Work task »
Could you repeat every record below exactly, leaving out the pictures?

(Stored data entries)
*-*-*
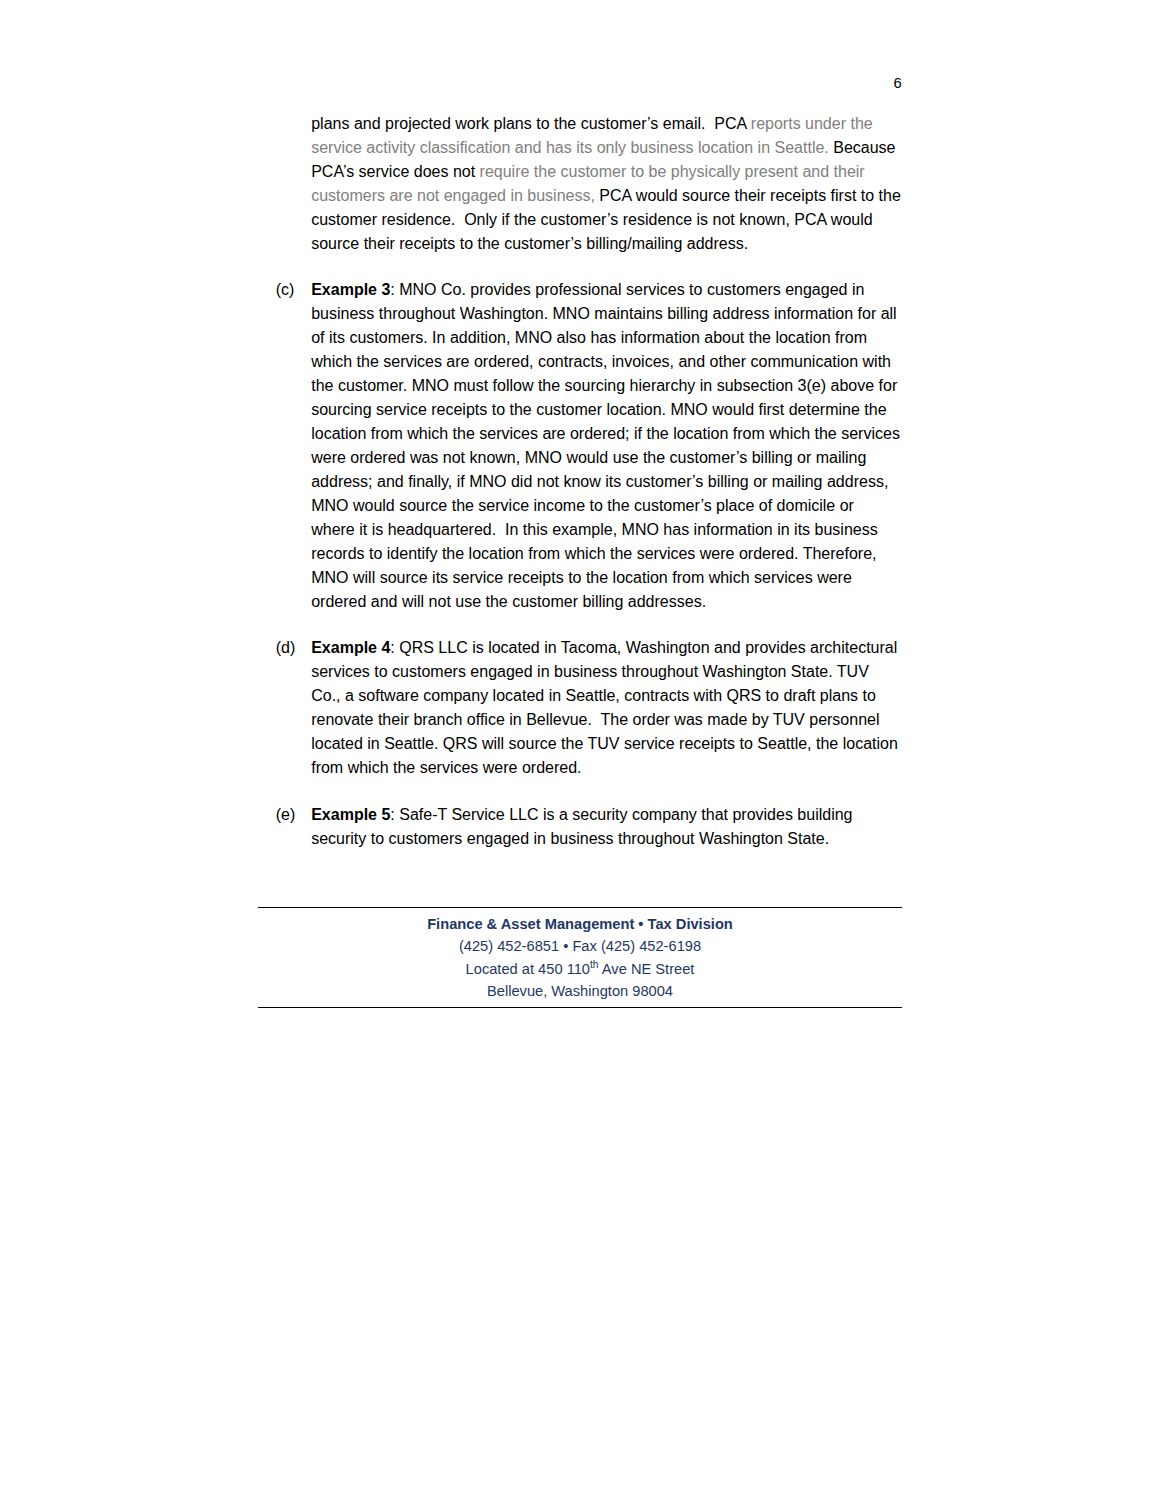6
plans and projected work plans to the customer’s email. PCA reports under the service activity classification and has its only business location in Seattle. Because PCA’s service does not require the customer to be physically present and their customers are not engaged in business, PCA would source their receipts first to the customer residence. Only if the customer’s residence is not known, PCA would source their receipts to the customer’s billing/mailing address.
(c) Example 3: MNO Co. provides professional services to customers engaged in business throughout Washington. MNO maintains billing address information for all of its customers. In addition, MNO also has information about the location from which the services are ordered, contracts, invoices, and other communication with the customer. MNO must follow the sourcing hierarchy in subsection 3(e) above for sourcing service receipts to the customer location. MNO would first determine the location from which the services are ordered; if the location from which the services were ordered was not known, MNO would use the customer’s billing or mailing address; and finally, if MNO did not know its customer’s billing or mailing address, MNO would source the service income to the customer’s place of domicile or where it is headquartered. In this example, MNO has information in its business records to identify the location from which the services were ordered. Therefore, MNO will source its service receipts to the location from which services were ordered and will not use the customer billing addresses.
(d) Example 4: QRS LLC is located in Tacoma, Washington and provides architectural services to customers engaged in business throughout Washington State. TUV Co., a software company located in Seattle, contracts with QRS to draft plans to renovate their branch office in Bellevue. The order was made by TUV personnel located in Seattle. QRS will source the TUV service receipts to Seattle, the location from which the services were ordered.
(e) Example 5: Safe-T Service LLC is a security company that provides building security to customers engaged in business throughout Washington State.
Finance & Asset Management • Tax Division
(425) 452-6851 • Fax (425) 452-6198
Located at 450 110th Ave NE Street
Bellevue, Washington 98004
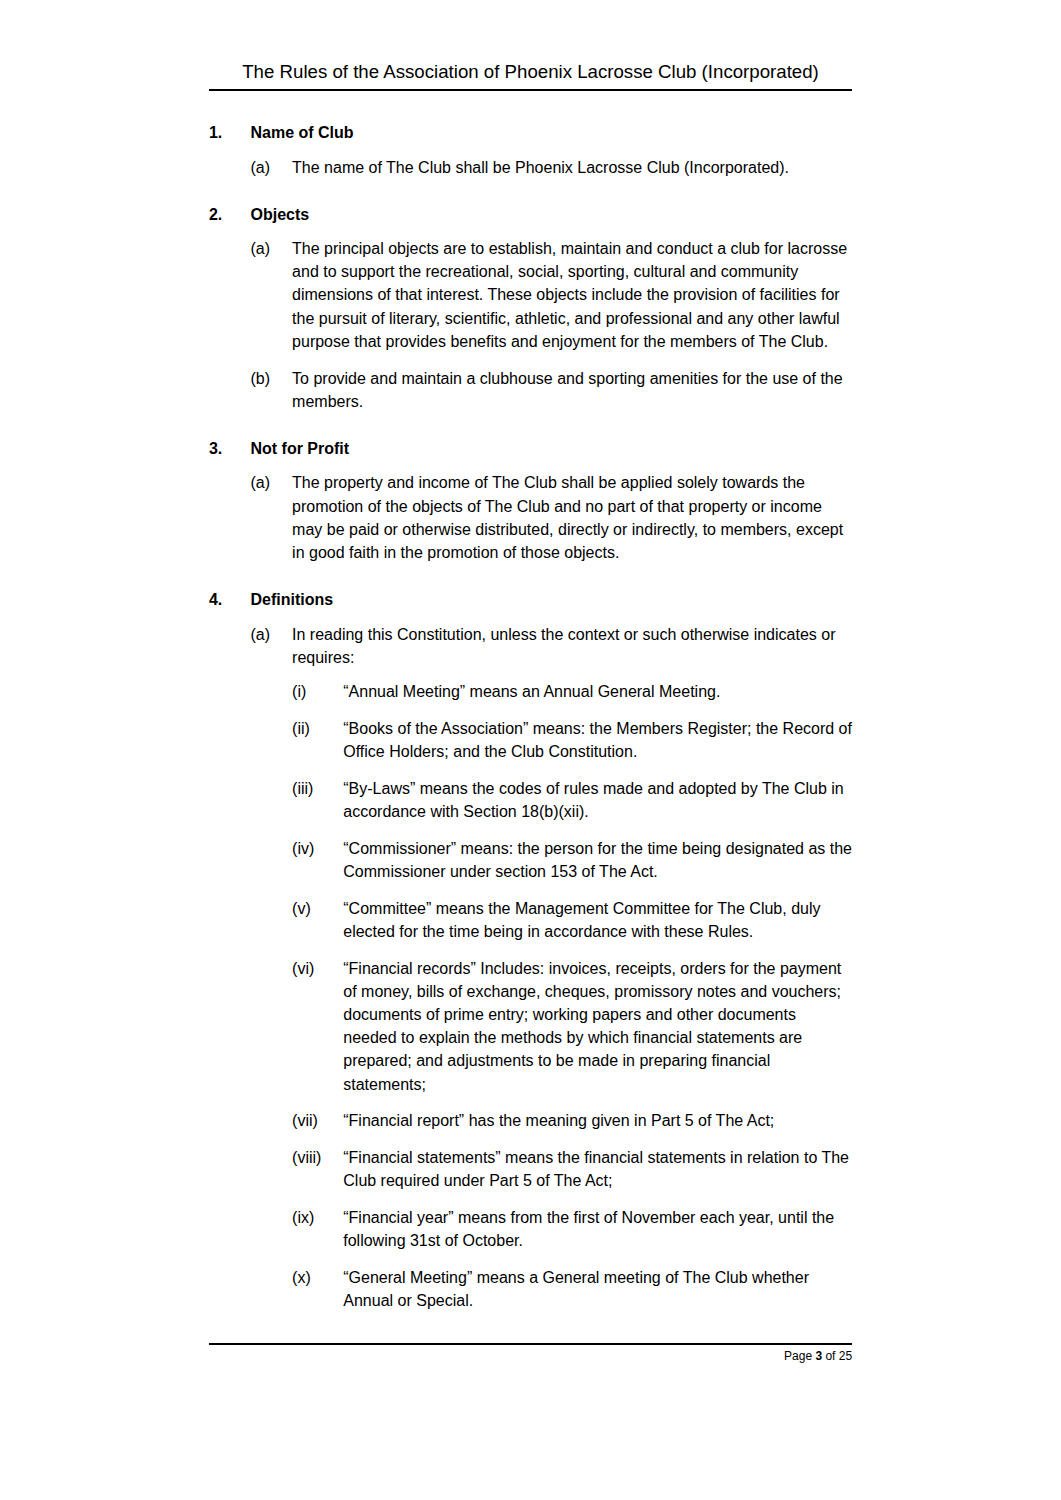The Rules of the Association of Phoenix Lacrosse Club (Incorporated)
1. Name of Club
The name of The Club shall be Phoenix Lacrosse Club (Incorporated).
2. Objects
The principal objects are to establish, maintain and conduct a club for lacrosse and to support the recreational, social, sporting, cultural and community dimensions of that interest. These objects include the provision of facilities for the pursuit of literary, scientific, athletic, and professional and any other lawful purpose that provides benefits and enjoyment for the members of The Club.
To provide and maintain a clubhouse and sporting amenities for the use of the members.
3. Not for Profit
The property and income of The Club shall be applied solely towards the promotion of the objects of The Club and no part of that property or income may be paid or otherwise distributed, directly or indirectly, to members, except in good faith in the promotion of those objects.
4. Definitions
In reading this Constitution, unless the context or such otherwise indicates or requires:
“Annual Meeting” means an Annual General Meeting.
“Books of the Association” means: the Members Register; the Record of Office Holders; and the Club Constitution.
“By-Laws” means the codes of rules made and adopted by The Club in accordance with Section 18(b)(xii).
“Commissioner” means: the person for the time being designated as the Commissioner under section 153 of The Act.
“Committee” means the Management Committee for The Club, duly elected for the time being in accordance with these Rules.
“Financial records” Includes: invoices, receipts, orders for the payment of money, bills of exchange, cheques, promissory notes and vouchers; documents of prime entry; working papers and other documents needed to explain the methods by which financial statements are prepared; and adjustments to be made in preparing financial statements;
“Financial report” has the meaning given in Part 5 of The Act;
“Financial statements” means the financial statements in relation to The Club required under Part 5 of The Act;
“Financial year” means from the first of November each year, until the following 31st of October.
“General Meeting” means a General meeting of The Club whether Annual or Special.
Page 3 of 25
*-*-*
Result below »
6
plans and projected work plans to the customer’s email. PCA reports under the service activity classification and has its only business location in Seattle. Because PCA’s service does not require the customer to be physically present and their customers are not engaged in business, PCA would source their receipts first to the customer residence. Only if the customer’s residence is not known, PCA would source their receipts to the customer’s billing/mailing address.
(c) Example 3: MNO Co. provides professional services to customers engaged in business throughout Washington. MNO maintains billing address information for all of its customers. In addition, MNO also has information about the location from which the services are ordered, contracts, invoices, and other communication with the customer. MNO must follow the sourcing hierarchy in subsection 3(e) above for sourcing service receipts to the customer location. MNO would first determine the location from which the services are ordered; if the location from which the services were ordered was not known, MNO would use the customer’s billing or mailing address; and finally, if MNO did not know its customer’s billing or mailing address, MNO would source the service income to the customer’s place of domicile or where it is headquartered. In this example, MNO has information in its business records to identify the location from which the services were ordered. Therefore, MNO will source its service receipts to the location from which services were ordered and will not use the customer billing addresses.
(d) Example 4: QRS LLC is located in Tacoma, Washington and provides architectural services to customers engaged in business throughout Washington State. TUV Co., a software company located in Seattle, contracts with QRS to draft plans to renovate their branch office in Bellevue. The order was made by TUV personnel located in Seattle. QRS will source the TUV service receipts to Seattle, the location from which the services were ordered.
(e) Example 5: Safe-T Service LLC is a security company that provides building security to customers engaged in business throughout Washington State.
Finance & Asset Management • Tax Division
(425) 452-6851 • Fax (425) 452-6198
Located at 450 110th Ave NE Street
Bellevue, Washington 98004
The Rules of the Association of Phoenix Lacrosse Club (Incorporated)
1. Name of Club
The name of The Club shall be Phoenix Lacrosse Club (Incorporated).
2. Objects
The principal objects are to establish, maintain and conduct a club for lacrosse and to support the recreational, social, sporting, cultural and community dimensions of that interest. These objects include the provision of facilities for the pursuit of literary, scientific, athletic, and professional and any other lawful purpose that provides benefits and enjoyment for the members of The Club.
To provide and maintain a clubhouse and sporting amenities for the use of the members.
3. Not for Profit
The property and income of The Club shall be applied solely towards the promotion of the objects of The Club and no part of that property or income may be paid or otherwise distributed, directly or indirectly, to members, except in good faith in the promotion of those objects.
4. Definitions
In reading this Constitution, unless the context or such otherwise indicates or requires:
“Annual Meeting” means an Annual General Meeting.
“Books of the Association” means: the Members Register; the Record of Office Holders; and the Club Constitution.
“By-Laws” means the codes of rules made and adopted by The Club in accordance with Section 18(b)(xii).
“Commissioner” means: the person for the time being designated as the Commissioner under section 153 of The Act.
“Committee” means the Management Committee for The Club, duly elected for the time being in accordance with these Rules.
“Financial records” Includes: invoices, receipts, orders for the payment of money, bills of exchange, cheques, promissory notes and vouchers; documents of prime entry; working papers and other documents needed to explain the methods by which financial statements are prepared; and adjustments to be made in preparing financial statements;
“Financial report” has the meaning given in Part 5 of The Act;
“Financial statements” means the financial statements in relation to The Club required under Part 5 of The Act;
“Financial year” means from the first of November each year, until the following 31st of October.
“General Meeting” means a General meeting of The Club whether Annual or Special.
Page 3 of 25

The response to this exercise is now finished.